(Learn Korean) Labor Love and Go to Making Songpyeon

6 Feb

Labor Love and Go to Making Songpyeon

During Chuseok (Korean Thanksgiving Day), the years harvested grains and fruits accentuate the flavor of some Korean food. Although there are many tasty treats or dishes during the harvest season, the one that stands out above all else is songpyeon, traditional Chuseok rice cakes. You’d be surprised to find that there are many different types of songpyeon. It’s considered quite special, considering the amount of work that goes into making songpyeon. The half-moon shaped rice cakes are made by kneading rice flour using hot water and mung beans, and green soybeans and sesame are used as ingredients for the filling. Songpyeon is then steamed in a layer of pine needles, leaving a pattern on the finished songpyeon, along with an appetizing scent.

As mentioned before, there are many different types of songpyeon such as oryeo songpyeon made of new rice, nobi songpyeon made of ramie leaves, acorn songpyeon, clam songpeyon, pumpkin songpyeon, potato songpyeon, flower songpyeon, arrowroot songpyeon and sagebrush songpyeon, among many others.

Songpyeon that are usually eaten during Chuseok and made with new or this current year’s crop of rice are called oryeo songpyeon. In preparation, pine needles are picked and cleaned a few days prior to Chuseok. After all the necessary steps, rice cakes that have been filled and prepared are steamed in an earthenware steamer. The finished product will have a faint but fragrant scent, along with a deliciously chewy texture that makes for a mixture of flavors and sublime tastes.

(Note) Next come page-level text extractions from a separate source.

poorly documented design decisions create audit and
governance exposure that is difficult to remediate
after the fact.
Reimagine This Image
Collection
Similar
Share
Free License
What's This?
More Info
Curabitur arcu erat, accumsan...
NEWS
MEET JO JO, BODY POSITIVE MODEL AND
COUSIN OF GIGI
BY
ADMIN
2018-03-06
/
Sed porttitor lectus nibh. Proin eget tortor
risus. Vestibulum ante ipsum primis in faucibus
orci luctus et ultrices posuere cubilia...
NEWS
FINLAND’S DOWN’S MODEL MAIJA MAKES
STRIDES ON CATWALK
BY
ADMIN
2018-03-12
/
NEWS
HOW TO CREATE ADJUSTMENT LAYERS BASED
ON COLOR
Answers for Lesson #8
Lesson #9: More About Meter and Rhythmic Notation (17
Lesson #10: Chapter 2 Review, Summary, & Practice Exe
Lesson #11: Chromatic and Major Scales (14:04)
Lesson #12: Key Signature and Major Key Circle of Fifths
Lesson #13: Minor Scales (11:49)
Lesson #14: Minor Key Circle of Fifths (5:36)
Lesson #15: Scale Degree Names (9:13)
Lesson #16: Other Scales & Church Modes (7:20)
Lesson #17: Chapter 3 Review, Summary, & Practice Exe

Acorn songpyeon contains the true flavor of the Gangwon-do region. Traditionally, people from the mountainous regions of Gangwon-do stopped eating the acorn because of its bitter taste and, after using a grinding stone to make the starch, small leaves of an oak tree, along with rice flour, were mixed and used as fillings. They also mixed the filling or stuffing with rice cake and steamed it.

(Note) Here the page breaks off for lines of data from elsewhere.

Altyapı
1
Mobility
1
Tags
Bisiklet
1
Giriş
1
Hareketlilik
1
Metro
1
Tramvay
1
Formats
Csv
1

For clam songpyeon, while not much different from the traditional songpyeon, the rice cake dough is made into small white shapes of short-necked clams. Residents of the Pyeongan-do region are known to enjoy this delicacy.

Pumpkin songpyeon is made with pumpkins harvested during the autumn season. Pumpkins are sliced, dried and ground into powder. Then, the pumpkin powder is mixed with rice powder and steamed chestnuts or roasted sesame seeds to make the filling, and then steamed. Pumpkin songpyeon is sweet and tasty but also visually appealing, since the bright yellow color of the pumpkin shows through the semi-translucent steamed songpyeon. Flower songpyeon is made with omija (or the dried red fruit of Maximowiczia typica), gardenia seeds, pine endodermis and mugwort (or Artemisia), and therefore has a variety of flavors and colors. Flower songpyeon are known to be made with five cardinal colors and also have decorations made with various colored dough. Names of these songpyeon vary according to their ingredients. Flower songpyeon is classified along with other songpyeon made with rice powder, however. It’s unique in a way because after the rice powder is kneaded into a dough and flattened, a variety of ingredients are stuffed into the flat half-moon shaped dough, and since the shape of the finished songpyeon is the same as your standard half-moon shaped songpyeon, it’s classified as such.

Songpyeon are tasty treats usually enjoyed during Chuseok, and there are reasons for this. Songpyeon are stuffed with ingredients made from red beans and other kinds of beans, and are meant to symbolize a wish fulfillment of one’s knowledge or studies. The five cardinal colored songpyeon are supposed to represent vitality or energy, and the five basic elements that make up our universe. Omija is used to make the color red, gardenia seeds for yellow, Artemisia for green and pine endodermis for brown. Furthermore, maehwa songpyeon, which are made without fillings, are supposed to signify the desire for knowledge, as well as a wish for an exemplary attitude and outlook on life.

Koreans have a tradition of gathering together to enjoy meals and spend some quality time together during the harvest moon festival when the full moon is at its brightest and highest point. Its also a time to be thankful for the abundance of the seasons harvest.